* START *

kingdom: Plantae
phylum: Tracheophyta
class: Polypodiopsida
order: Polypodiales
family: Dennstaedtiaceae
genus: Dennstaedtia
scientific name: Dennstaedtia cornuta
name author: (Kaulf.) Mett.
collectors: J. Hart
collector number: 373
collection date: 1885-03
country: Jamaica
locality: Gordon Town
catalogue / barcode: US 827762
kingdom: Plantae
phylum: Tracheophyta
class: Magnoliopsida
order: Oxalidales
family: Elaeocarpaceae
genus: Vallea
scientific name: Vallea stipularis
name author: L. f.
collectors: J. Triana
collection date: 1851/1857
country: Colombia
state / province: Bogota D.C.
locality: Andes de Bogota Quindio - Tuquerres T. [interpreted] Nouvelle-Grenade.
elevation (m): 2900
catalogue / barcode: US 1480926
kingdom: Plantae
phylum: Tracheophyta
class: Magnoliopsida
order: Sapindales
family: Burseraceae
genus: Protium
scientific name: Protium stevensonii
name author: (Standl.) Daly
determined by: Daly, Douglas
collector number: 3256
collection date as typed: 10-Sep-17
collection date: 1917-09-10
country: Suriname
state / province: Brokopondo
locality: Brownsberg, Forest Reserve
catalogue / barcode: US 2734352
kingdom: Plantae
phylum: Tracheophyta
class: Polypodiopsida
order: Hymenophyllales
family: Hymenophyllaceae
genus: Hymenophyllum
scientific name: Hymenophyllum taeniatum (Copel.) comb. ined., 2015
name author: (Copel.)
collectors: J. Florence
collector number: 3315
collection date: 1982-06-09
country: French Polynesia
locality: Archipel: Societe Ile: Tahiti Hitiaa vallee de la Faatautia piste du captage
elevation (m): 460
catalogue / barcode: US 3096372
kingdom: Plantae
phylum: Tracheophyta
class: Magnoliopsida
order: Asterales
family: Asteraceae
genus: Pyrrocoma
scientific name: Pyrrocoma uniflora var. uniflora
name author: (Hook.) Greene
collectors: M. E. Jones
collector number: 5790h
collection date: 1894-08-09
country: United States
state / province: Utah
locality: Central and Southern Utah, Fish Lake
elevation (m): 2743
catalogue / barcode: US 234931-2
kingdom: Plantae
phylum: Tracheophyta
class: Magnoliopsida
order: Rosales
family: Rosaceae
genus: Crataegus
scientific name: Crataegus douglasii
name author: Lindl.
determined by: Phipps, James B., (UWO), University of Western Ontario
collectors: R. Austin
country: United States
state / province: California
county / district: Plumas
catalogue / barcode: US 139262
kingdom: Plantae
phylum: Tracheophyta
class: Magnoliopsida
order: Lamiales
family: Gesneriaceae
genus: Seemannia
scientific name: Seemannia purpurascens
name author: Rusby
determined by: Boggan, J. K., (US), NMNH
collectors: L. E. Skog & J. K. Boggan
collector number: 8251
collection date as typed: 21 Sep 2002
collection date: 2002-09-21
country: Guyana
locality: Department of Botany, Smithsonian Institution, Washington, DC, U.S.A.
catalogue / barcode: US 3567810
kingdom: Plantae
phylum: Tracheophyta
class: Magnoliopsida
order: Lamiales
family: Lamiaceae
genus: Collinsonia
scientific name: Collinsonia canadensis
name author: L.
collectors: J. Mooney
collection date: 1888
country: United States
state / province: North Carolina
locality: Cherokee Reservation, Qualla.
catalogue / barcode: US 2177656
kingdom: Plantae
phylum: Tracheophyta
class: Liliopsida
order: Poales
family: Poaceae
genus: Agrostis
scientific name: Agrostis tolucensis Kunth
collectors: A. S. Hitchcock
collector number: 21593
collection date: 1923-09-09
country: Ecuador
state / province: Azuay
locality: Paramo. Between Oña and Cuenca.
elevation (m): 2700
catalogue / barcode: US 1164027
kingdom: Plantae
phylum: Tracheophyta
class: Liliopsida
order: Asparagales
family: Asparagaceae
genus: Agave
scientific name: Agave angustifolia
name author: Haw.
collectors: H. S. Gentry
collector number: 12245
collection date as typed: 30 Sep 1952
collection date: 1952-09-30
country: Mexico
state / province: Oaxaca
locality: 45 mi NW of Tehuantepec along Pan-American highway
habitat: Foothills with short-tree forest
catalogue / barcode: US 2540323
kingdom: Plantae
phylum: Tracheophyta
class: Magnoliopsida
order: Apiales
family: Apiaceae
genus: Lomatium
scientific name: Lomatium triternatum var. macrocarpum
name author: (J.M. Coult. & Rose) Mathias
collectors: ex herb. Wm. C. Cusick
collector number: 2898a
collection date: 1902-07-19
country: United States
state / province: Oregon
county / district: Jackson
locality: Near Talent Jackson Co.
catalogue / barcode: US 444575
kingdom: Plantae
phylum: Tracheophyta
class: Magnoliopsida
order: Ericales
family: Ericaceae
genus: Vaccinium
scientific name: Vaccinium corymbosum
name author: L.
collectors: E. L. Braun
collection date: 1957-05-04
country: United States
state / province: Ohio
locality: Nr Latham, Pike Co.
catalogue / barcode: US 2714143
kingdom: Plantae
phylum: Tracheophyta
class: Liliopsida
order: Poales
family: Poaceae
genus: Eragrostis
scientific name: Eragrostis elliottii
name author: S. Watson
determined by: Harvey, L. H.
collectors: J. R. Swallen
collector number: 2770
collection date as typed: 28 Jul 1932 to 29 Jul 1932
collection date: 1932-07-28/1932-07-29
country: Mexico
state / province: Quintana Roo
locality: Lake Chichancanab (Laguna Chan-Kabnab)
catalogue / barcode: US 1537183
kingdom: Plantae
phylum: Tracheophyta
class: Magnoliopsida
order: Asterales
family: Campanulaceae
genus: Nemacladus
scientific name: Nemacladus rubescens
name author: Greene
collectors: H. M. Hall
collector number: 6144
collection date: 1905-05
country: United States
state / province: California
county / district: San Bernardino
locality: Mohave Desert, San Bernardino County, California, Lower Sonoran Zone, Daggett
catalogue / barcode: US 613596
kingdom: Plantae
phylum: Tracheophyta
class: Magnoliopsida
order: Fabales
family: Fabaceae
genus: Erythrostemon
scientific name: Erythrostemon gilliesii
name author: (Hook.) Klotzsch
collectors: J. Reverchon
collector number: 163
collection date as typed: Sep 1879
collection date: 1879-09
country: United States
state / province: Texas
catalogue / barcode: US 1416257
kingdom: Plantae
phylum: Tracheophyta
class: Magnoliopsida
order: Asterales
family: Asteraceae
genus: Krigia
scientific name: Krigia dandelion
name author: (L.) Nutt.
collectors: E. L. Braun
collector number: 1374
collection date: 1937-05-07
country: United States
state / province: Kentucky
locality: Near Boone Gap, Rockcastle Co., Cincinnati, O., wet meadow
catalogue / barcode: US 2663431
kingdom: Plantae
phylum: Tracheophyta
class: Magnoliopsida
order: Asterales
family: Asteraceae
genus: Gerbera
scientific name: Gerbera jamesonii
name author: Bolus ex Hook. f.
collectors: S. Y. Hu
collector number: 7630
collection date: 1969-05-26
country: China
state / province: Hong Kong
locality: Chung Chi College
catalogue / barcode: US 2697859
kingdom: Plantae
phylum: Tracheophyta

* END *

- Written request: Write out each line of the data above as a numbered list, skipping any blank lines.

- Task response:
1. kingdom: Plantae
2. phylum: Tracheophyta
3. class: Polypodiopsida
4. order: Polypodiales
5. family: Dennstaedtiaceae
6. genus: Dennstaedtia
7. scientific name: Dennstaedtia cornuta
8. name author: (Kaulf.) Mett.
9. collectors: J. Hart
10. collector number: 373
11. collection date: 1885-03
12. country: Jamaica
13. locality: Gordon Town
14. catalogue / barcode: US 827762
15. kingdom: Plantae
16. phylum: Tracheophyta
17. class: Magnoliopsida
18. order: Oxalidales
19. family: Elaeocarpaceae
20. genus: Vallea
21. scientific name: Vallea stipularis
22. name author: L. f.
23. collectors: J. Triana
24. collection date: 1851/1857
25. country: Colombia
26. state / province: Bogota D.C.
27. locality: Andes de Bogota Quindio - Tuquerres T. [interpreted] Nouvelle-Grenade.
28. elevation (m): 2900
29. catalogue / barcode: US 1480926
30. kingdom: Plantae
31. phylum: Tracheophyta
32. class: Magnoliopsida
33. order: Sapindales
34. family: Burseraceae
35. genus: Protium
36. scientific name: Protium stevensonii
37. name author: (Standl.) Daly
38. determined by: Daly, Douglas
39. collector number: 3256
40. collection date as typed: 10-Sep-17
41. collection date: 1917-09-10
42. country: Suriname
43. state / province: Brokopondo
44. locality: Brownsberg, Forest Reserve
45. catalogue / barcode: US 2734352
46. kingdom: Plantae
47. phylum: Tracheophyta
48. class: Polypodiopsida
49. order: Hymenophyllales
50. family: Hymenophyllaceae
51. genus: Hymenophyllum
52. scientific name: Hymenophyllum taeniatum (Copel.) comb. ined., 2015
53. name author: (Copel.)
54. collectors: J. Florence
55. collector number: 3315
56. collection date: 1982-06-09
57. country: French Polynesia
58. locality: Archipel: Societe Ile: Tahiti Hitiaa vallee de la Faatautia piste du captage
59. elevation (m): 460
60. catalogue / barcode: US 3096372
61. kingdom: Plantae
62. phylum: Tracheophyta
63. class: Magnoliopsida
64. order: Asterales
65. family: Asteraceae
66. genus: Pyrrocoma
67. scientific name: Pyrrocoma uniflora var. uniflora
68. name author: (Hook.) Greene
69. collectors: M. E. Jones
70. collector number: 5790h
71. collection date: 1894-08-09
72. country: United States
73. state / province: Utah
74. locality: Central and Southern Utah, Fish Lake
75. elevation (m): 2743
76. catalogue / barcode: US 234931-2
77. kingdom: Plantae
78. phylum: Tracheophyta
79. class: Magnoliopsida
80. order: Rosales
81. family: Rosaceae
82. genus: Crataegus
83. scientific name: Crataegus douglasii
84. name author: Lindl.
85. determined by: Phipps, James B., (UWO), University of Western Ontario
86. collectors: R. Austin
87. country: United States
88. state / province: California
89. county / district: Plumas
90. catalogue / barcode: US 139262
91. kingdom: Plantae
92. phylum: Tracheophyta
93. class: Magnoliopsida
94. order: Lamiales
95. family: Gesneriaceae
96. genus: Seemannia
97. scientific name: Seemannia purpurascens
98. name author: Rusby
99. determined by: Boggan, J. K., (US), NMNH
100. collectors: L. E. Skog & J. K. Boggan
101. collector number: 8251
102. collection date as typed: 21 Sep 2002
103. collection date: 2002-09-21
104. country: Guyana
105. locality: Department of Botany, Smithsonian Institution, Washington, DC, U.S.A.
106. catalogue / barcode: US 3567810
107. kingdom: Plantae
108. phylum: Tracheophyta
109. class: Magnoliopsida
110. order: Lamiales
111. family: Lamiaceae
112. genus: Collinsonia
113. scientific name: Collinsonia canadensis
114. name author: L.
115. collectors: J. Mooney
116. collection date: 1888
117. country: United States
118. state / province: North Carolina
119. locality: Cherokee Reservation, Qualla.
120. catalogue / barcode: US 2177656
121. kingdom: Plantae
122. phylum: Tracheophyta
123. class: Liliopsida
124. order: Poales
125. family: Poaceae
126. genus: Agrostis
127. scientific name: Agrostis tolucensis Kunth
128. collectors: A. S. Hitchcock
129. collector number: 21593
130. collection date: 1923-09-09
131. country: Ecuador
132. state / province: Azuay
133. locality: Paramo. Between Oña and Cuenca.
134. elevation (m): 2700
135. catalogue / barcode: US 1164027
136. kingdom: Plantae
137. phylum: Tracheophyta
138. class: Liliopsida
139. order: Asparagales
140. family: Asparagaceae
141. genus: Agave
142. scientific name: Agave angustifolia
143. name author: Haw.
144. collectors: H. S. Gentry
145. collector number: 12245
146. collection date as typed: 30 Sep 1952
147. collection date: 1952-09-30
148. country: Mexico
149. state / province: Oaxaca
150. locality: 45 mi NW of Tehuantepec along Pan-American highway
151. habitat: Foothills with short-tree forest
152. catalogue / barcode: US 2540323
153. kingdom: Plantae
154. phylum: Tracheophyta
155. class: Magnoliopsida
156. order: Apiales
157. family: Apiaceae
158. genus: Lomatium
159. scientific name: Lomatium triternatum var. macrocarpum
160. name author: (J.M. Coult. & Rose) Mathias
161. collectors: ex herb. Wm. C. Cusick
162. collector number: 2898a
163. collection date: 1902-07-19
164. country: United States
165. state / province: Oregon
166. county / district: Jackson
167. locality: Near Talent Jackson Co.
168. catalogue / barcode: US 444575
169. kingdom: Plantae
170. phylum: Tracheophyta
171. class: Magnoliopsida
172. order: Ericales
173. family: Ericaceae
174. genus: Vaccinium
175. scientific name: Vaccinium corymbosum
176. name author: L.
177. collectors: E. L. Braun
178. collection date: 1957-05-04
179. country: United States
180. state / province: Ohio
181. locality: Nr Latham, Pike Co.
182. catalogue / barcode: US 2714143
183. kingdom: Plantae
184. phylum: Tracheophyta
185. class: Liliopsida
186. order: Poales
187. family: Poaceae
188. genus: Eragrostis
189. scientific name: Eragrostis elliottii
190. name author: S. Watson
191. determined by: Harvey, L. H.
192. collectors: J. R. Swallen
193. collector number: 2770
194. collection date as typed: 28 Jul 1932 to 29 Jul 1932
195. collection date: 1932-07-28/1932-07-29
196. country: Mexico
197. state / province: Quintana Roo
198. locality: Lake Chichancanab (Laguna Chan-Kabnab)
199. catalogue / barcode: US 1537183
200. kingdom: Plantae
201. phylum: Tracheophyta
202. class: Magnoliopsida
203. order: Asterales
204. family: Campanulaceae
205. genus: Nemacladus
206. scientific name: Nemacladus rubescens
207. name author: Greene
208. collectors: H. M. Hall
209. collector number: 6144
210. collection date: 1905-05
211. country: United States
212. state / province: California
213. county / district: San Bernardino
214. locality: Mohave Desert, San Bernardino County, California, Lower Sonoran Zone, Daggett
215. catalogue / barcode: US 613596
216. kingdom: Plantae
217. phylum: Tracheophyta
218. class: Magnoliopsida
219. order: Fabales
220. family: Fabaceae
221. genus: Erythrostemon
222. scientific name: Erythrostemon gilliesii
223. name author: (Hook.) Klotzsch
224. collectors: J. Reverchon
225. collector number: 163
226. collection date as typed: Sep 1879
227. collection date: 1879-09
228. country: United States
229. state / province: Texas
230. catalogue / barcode: US 1416257
231. kingdom: Plantae
232. phylum: Tracheophyta
233. class: Magnoliopsida
234. order: Asterales
235. family: Asteraceae
236. genus: Krigia
237. scientific name: Krigia dandelion
238. name author: (L.) Nutt.
239. collectors: E. L. Braun
240. collector number: 1374
241. collection date: 1937-05-07
242. country: United States
243. state / province: Kentucky
244. locality: Near Boone Gap, Rockcastle Co., Cincinnati, O., wet meadow
245. catalogue / barcode: US 2663431
246. kingdom: Plantae
247. phylum: Tracheophyta
248. class: Magnoliopsida
249. order: Asterales
250. family: Asteraceae
251. genus: Gerbera
252. scientific name: Gerbera jamesonii
253. name author: Bolus ex Hook. f.
254. collectors: S. Y. Hu
255. collector number: 7630
256. collection date: 1969-05-26
257. country: China
258. state / province: Hong Kong
259. locality: Chung Chi College
260. catalogue / barcode: US 2697859
261. kingdom: Plantae
262. phylum: Tracheophyta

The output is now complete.